(INSTRUCTION):
Show each line from the items below that contains the string "moment". Matching is case-sensitive.

(GIVEN RECORDS):
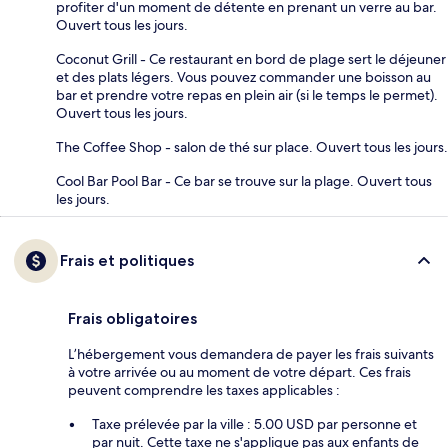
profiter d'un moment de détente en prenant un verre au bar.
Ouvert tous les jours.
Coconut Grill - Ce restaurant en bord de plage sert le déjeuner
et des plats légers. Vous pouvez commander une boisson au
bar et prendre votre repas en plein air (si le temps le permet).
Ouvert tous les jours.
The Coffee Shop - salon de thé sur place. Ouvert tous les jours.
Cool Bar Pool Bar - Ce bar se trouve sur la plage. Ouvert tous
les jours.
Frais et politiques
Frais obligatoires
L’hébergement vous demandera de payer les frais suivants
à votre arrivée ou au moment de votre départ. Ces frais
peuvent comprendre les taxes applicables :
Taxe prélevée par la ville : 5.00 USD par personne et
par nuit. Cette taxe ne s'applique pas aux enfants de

---

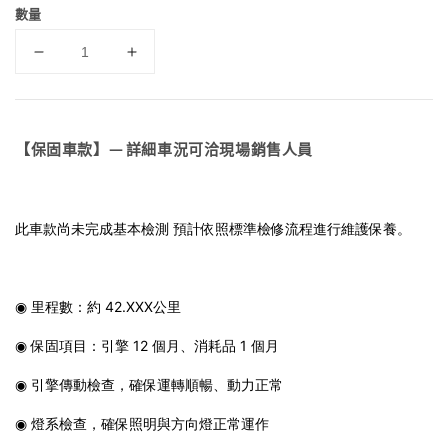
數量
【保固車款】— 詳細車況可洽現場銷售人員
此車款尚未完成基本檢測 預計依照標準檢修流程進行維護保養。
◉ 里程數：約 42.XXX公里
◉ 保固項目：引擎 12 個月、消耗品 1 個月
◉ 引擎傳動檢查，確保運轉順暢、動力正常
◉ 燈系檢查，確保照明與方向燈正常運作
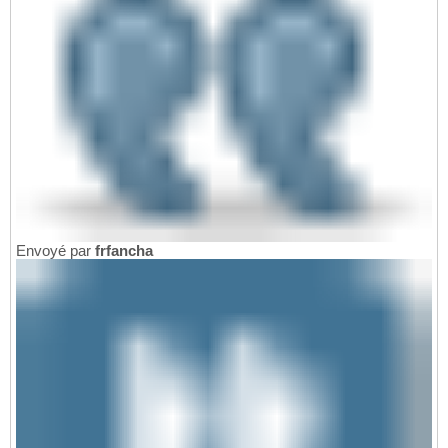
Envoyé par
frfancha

---

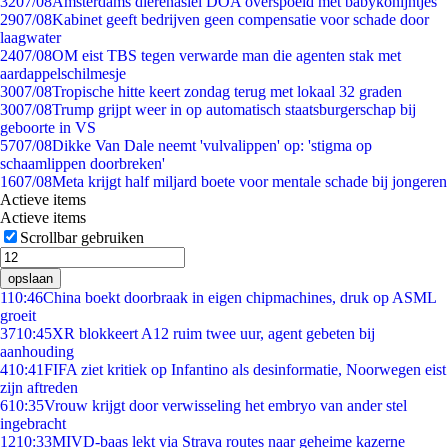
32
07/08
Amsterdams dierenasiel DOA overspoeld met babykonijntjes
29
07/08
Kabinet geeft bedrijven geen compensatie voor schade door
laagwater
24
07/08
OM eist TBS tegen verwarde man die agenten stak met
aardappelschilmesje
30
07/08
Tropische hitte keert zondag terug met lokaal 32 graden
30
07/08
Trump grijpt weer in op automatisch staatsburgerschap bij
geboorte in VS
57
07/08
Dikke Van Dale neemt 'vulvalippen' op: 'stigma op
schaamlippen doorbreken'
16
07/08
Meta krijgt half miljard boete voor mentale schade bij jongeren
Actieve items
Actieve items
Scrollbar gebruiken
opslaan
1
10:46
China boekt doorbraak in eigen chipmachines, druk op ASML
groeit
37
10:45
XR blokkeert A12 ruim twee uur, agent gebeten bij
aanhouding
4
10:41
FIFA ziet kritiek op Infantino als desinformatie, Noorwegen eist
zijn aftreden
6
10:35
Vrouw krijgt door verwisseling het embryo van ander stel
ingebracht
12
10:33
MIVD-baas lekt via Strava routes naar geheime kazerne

(RESPONSE AREA):
profiter d'un moment de détente en prenant un verre au bar.
à votre arrivée ou au moment de votre départ. Ces frais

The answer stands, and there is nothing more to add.